MIGProfiler is featured for:
- 🎨 Support a lot of deep learning tasks and open-sourced models on a various of benchmark type
- 📈 Present comprehensive benchmark results
- 🐣 Easy to use with a configuration file (WIP)
The project is under rapid development! Please check our benchmark website and join us!
Benchmark Website 📈
Coming soon!
Install 📦️
Install by PyPI
pip install migperf
⚠️ For Deep Learning (DL) framework (PyTorch) and its task-specific DL libraries like Hugging Face Transformers and OpenCV, you may need self-installation, since these libraries have various dependencies for different users.
Use Docker 🐋
docker pull mlsysops/migperf:latest
And start to profile by
docker run --gpus=all --network host --rm -ti mlsysops/migperf:latest
⚠️ Due to Docker device mounting mechanism, we are not able to adjust MIG configuration via MIGController inside
docker. Please setup the MIG devices in the host machine before you start to profile.
Manual build
Clone the repo:
git clone https://github.com/MLSysOps/MIGProfiler.git
It is recommended to create a virtual environment for testing:
conda create -n mig-perf python=3.8
conda activate mig-perf
Manually install the required packages (you should install the correct version):
conda install pytorch torchvision pytorch-cuda=11.6 -c pytorch -c nvidia
conda install -c conda-forge opencv
pip install transformers
Finally, build migperf package:
pip install .
Quick Start 🚚
You can easily to profile on MIG GPU. Below are some common deep learning tasks to play with.
1. MIG training benchmark
We first create a 1g.10gb MIG device
from migperf.controller import MIGController
# enable MIG
mig_controller = MIGController()
mig_controller.enable_mig(gpu_id=0)
# Create GPU instance
gi_status = mig_controller.create_gpu_instance('1g.10gb', create_ci=True)
print(gi_status)
Start DCGM metric exporter
docker run -d --rm --gpus all --net mig_perf -p 9400:9400 \
-v "${PWD}/mig_perf/profiler/client/dcp-metrics-included.csv:/etc/dcgm-exporter/customized.csv" \
--name dcgm_exporter --cap-add SYS_ADMIN nvcr.io/nvidia/k8s/dcgm-exporter:2.4.7-2.6.11-ubuntu20.04 \
-c 500 -f /etc/dcgm-exporter/customized.csv -d f
Start to profile
cd mig_perf/profiler
export PYTHONPATH=$PWD
python train/train_cv.py --bs=32 --model=resnet50 --mig-device-id=0 --max_train_steps=10
Clean up after benchmarking
from migperf.controller import MIGController
# disable MIG
mig_controller = MIGController()
mig_controller.destroy_compute_instance(gpu_id=0)

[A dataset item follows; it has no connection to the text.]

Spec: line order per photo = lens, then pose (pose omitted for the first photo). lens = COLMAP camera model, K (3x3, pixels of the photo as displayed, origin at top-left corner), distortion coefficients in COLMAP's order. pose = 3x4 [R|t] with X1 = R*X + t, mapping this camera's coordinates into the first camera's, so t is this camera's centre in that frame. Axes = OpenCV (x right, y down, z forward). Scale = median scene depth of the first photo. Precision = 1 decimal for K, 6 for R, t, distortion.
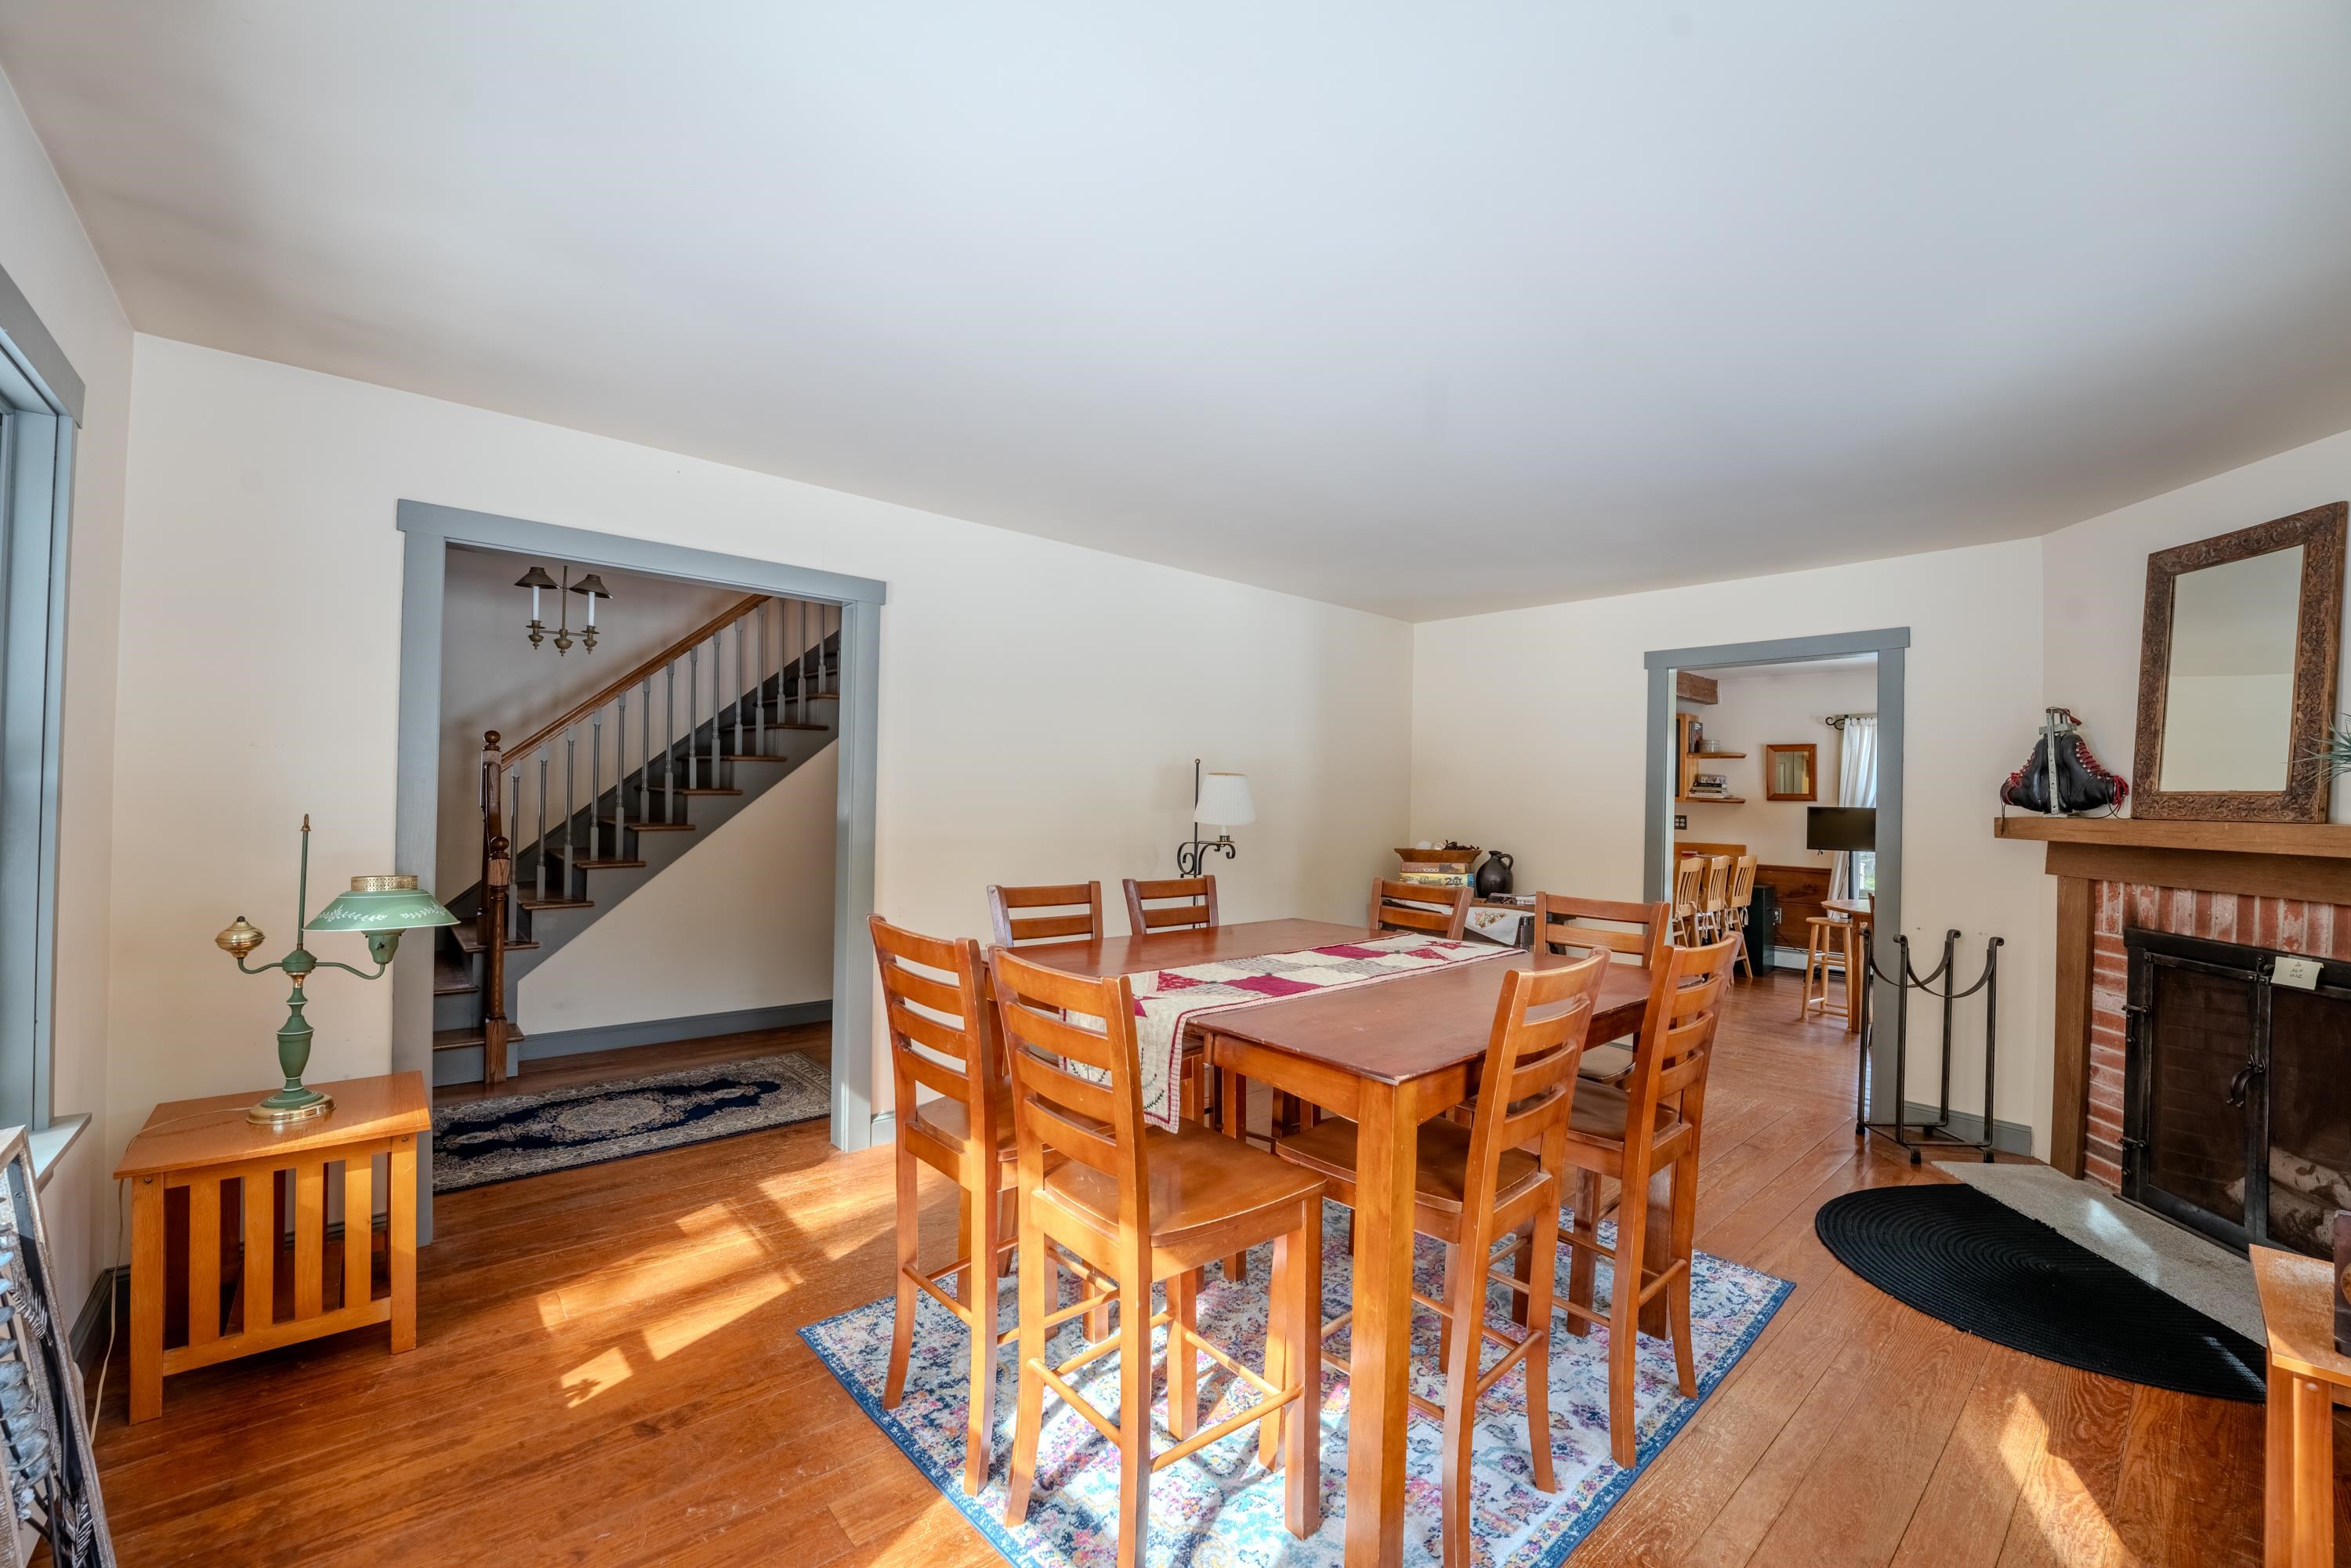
lens RADIAL K [[956.2, 0, 1176.9], [0, 956.2, 776.6], [0, 0, 1]] dist [-0.030704, 0.004122]
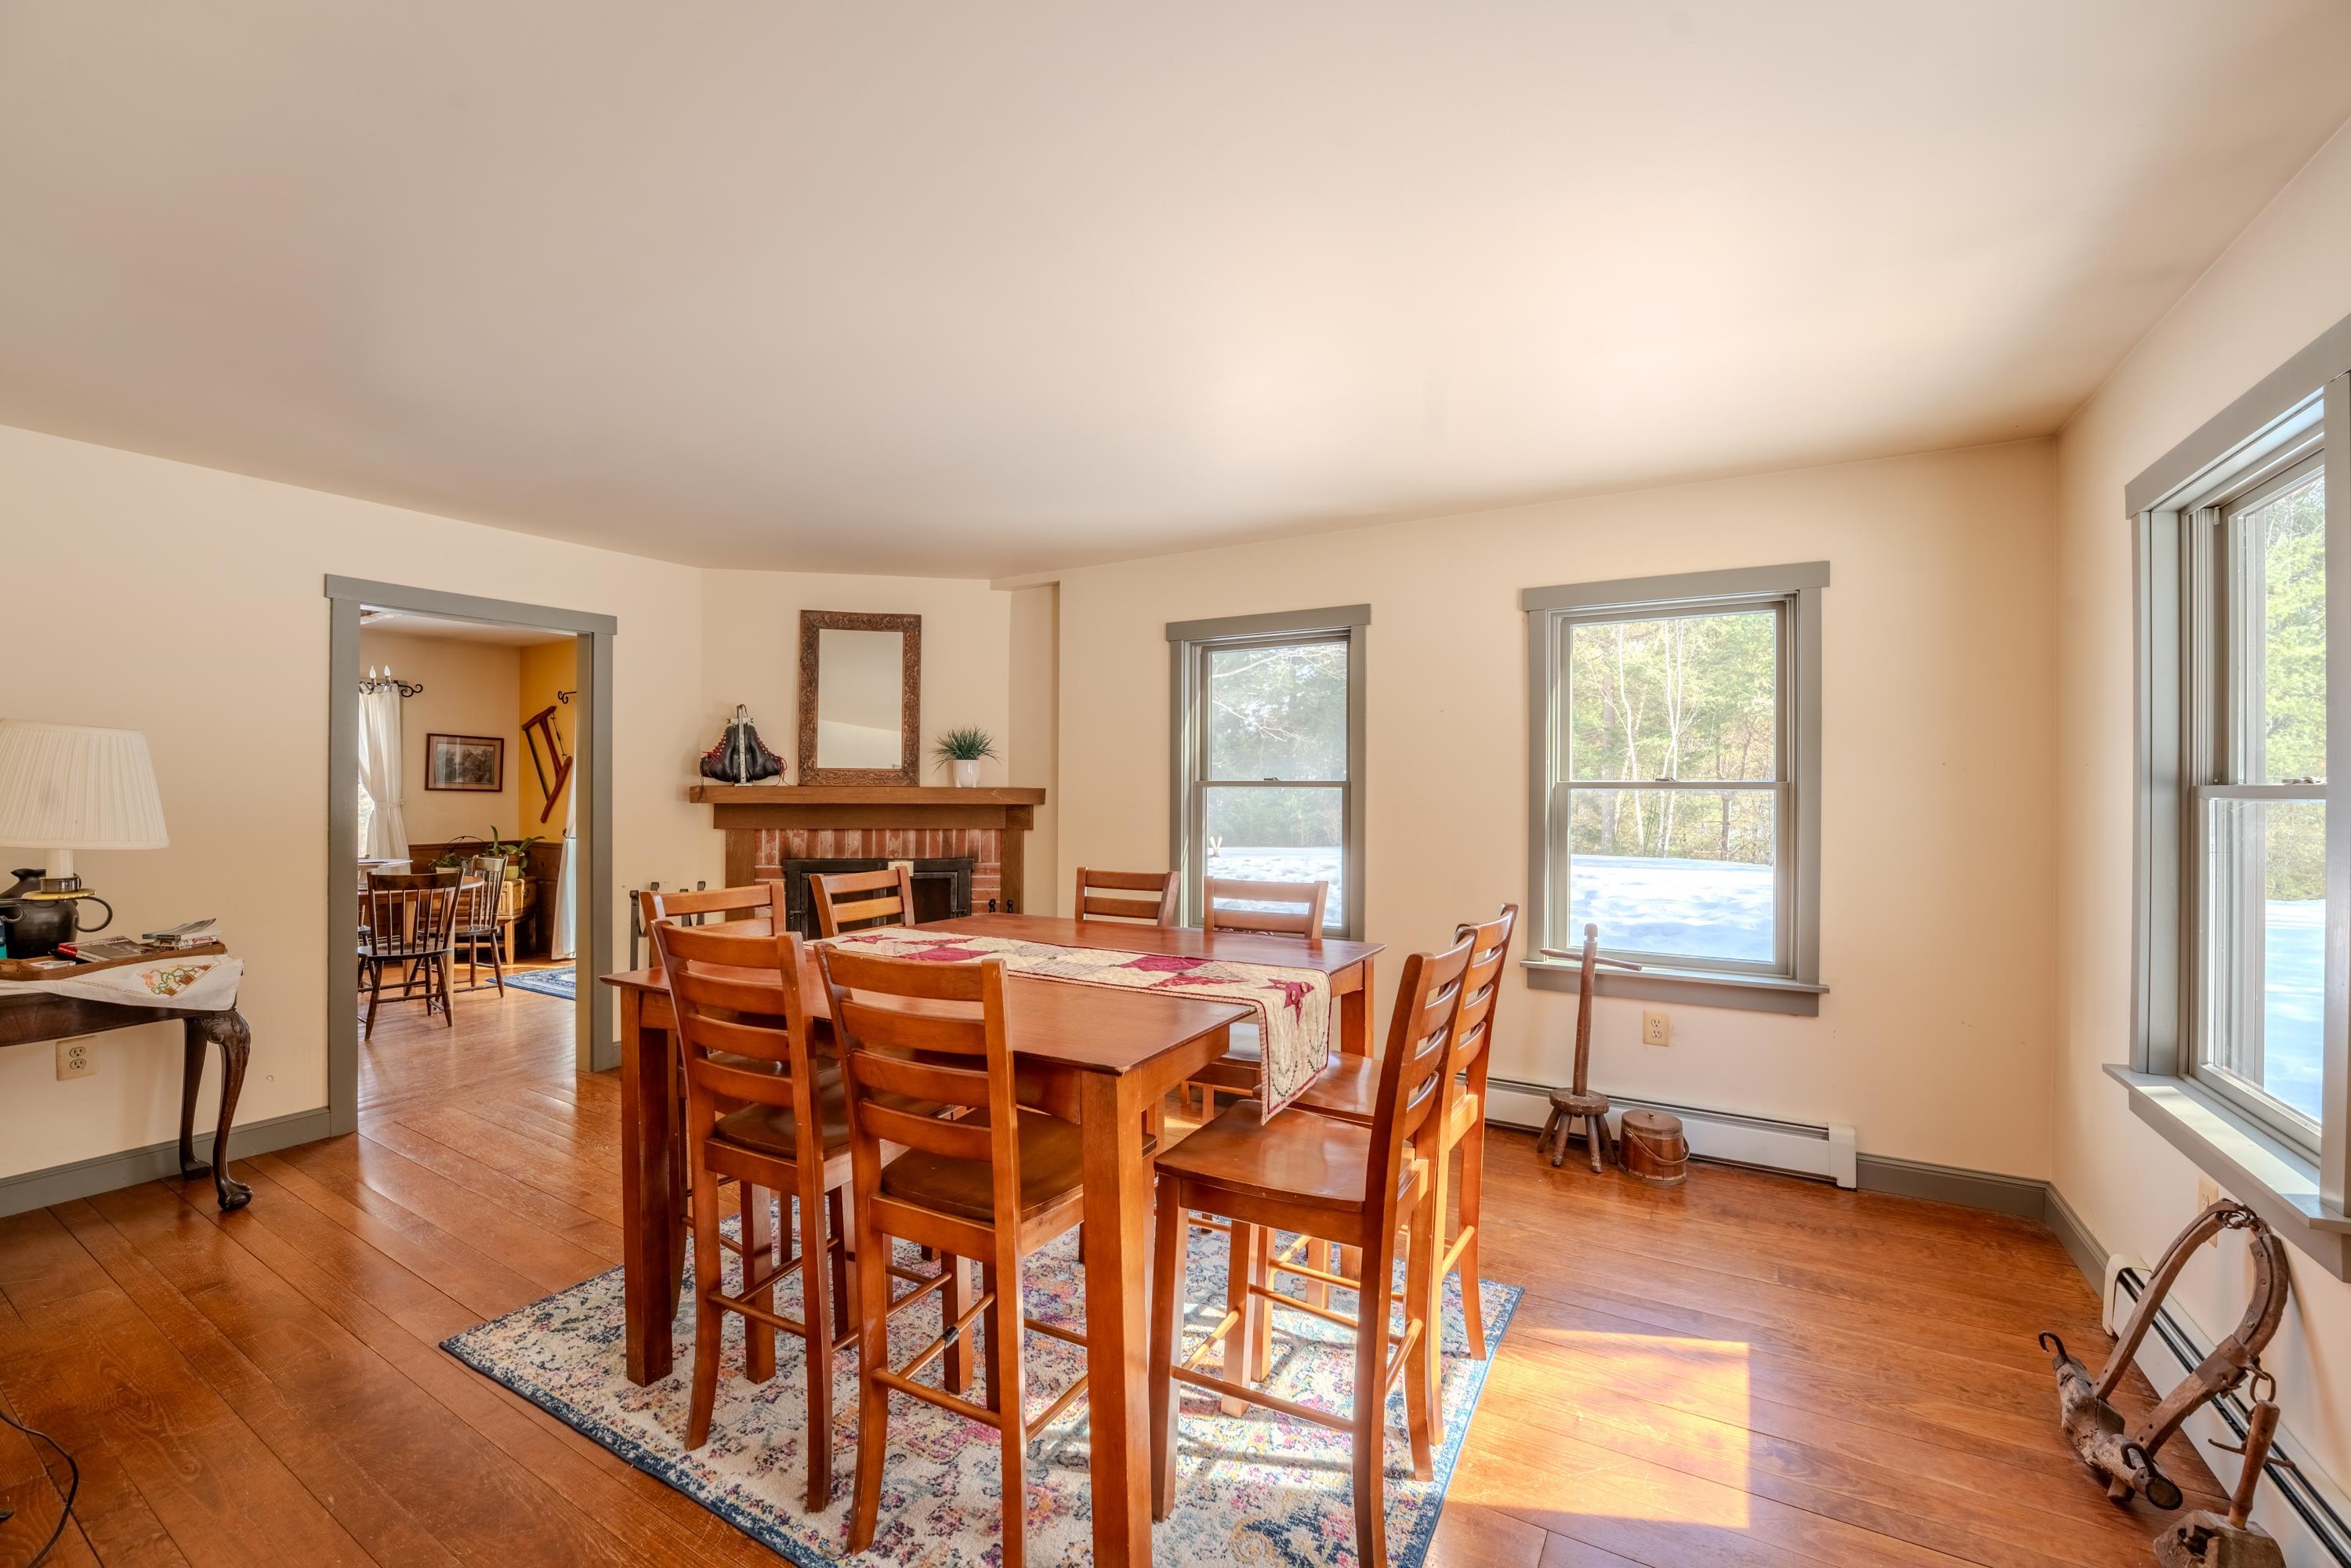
lens RADIAL K [[956.2, 0, 1172.8], [0, 956.2, 787.7], [0, 0, 1]] dist [-0.030704, 0.004122]
pose [[-0.309298, -0.022887, 0.950690, -0.596852], [-0.028775, 0.999478, 0.014699, 0.008599], [-0.950530, -0.022810, -0.309795, 0.884674]]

mig_controller.destroy_gpu_instance(gpu_id=0)
mig_controller.disable_mig(gpu_id=0)
2. MIG inference benchmark
Start DCGM metric exporter
docker run -d --rm --gpus all --net mig_perf -p 9400:9400 \
-v "${PWD}/mig_perf/profiler/client/dcp-metrics-included.csv:/etc/dcgm-exporter/customized.csv" \
--name dcgm_exporter --cap-add SYS_ADMIN nvcr.io/nvidia/k8s/dcgm-exporter:2.4.7-2.6.11-ubuntu20.04 \
-c 500 -f /etc/dcgm-exporter/customized.csv -d f
Start to profile
cd mig_perf/profiler
export PYTHONPATH=$PWD
python client/block_inference_cv.py --bs=32 --model=resnet50 --num_batches=500 --mig-device-id=0
See more benchmark experiments in ./exp.
3. Visualize
- [x] in notebook
- [ ] in Prometheus (under improvement)
Cite Us 🌱
@article{zhang2022migperf,
title={MIGPerf: A Comprehensive Benchmark for Deep Learning Training and Inference Workloads on Multi-Instance GPUs},
author={Zhang, Huaizheng and Li, Yuanming and Xiao, Wencong and Huang, Yizheng and Di, Xing and Yin, Jianxiong and See, Simon and Luo, Yong and Lau, Chiew Tong and You, Yang},
journal={arXiv preprint arXiv:2301.00407},
year={2023}
}
Contributors 👥
- Yuanming Li
- Huaizheng Zhang
- Yizheng Huang
- Xing Di
Ackowledgement
Special thanks to Aliyun and NVIDIA AI Tech Center to provide MIG GPU server for benchmarking.
License
This repository is open-sourced under MIT License.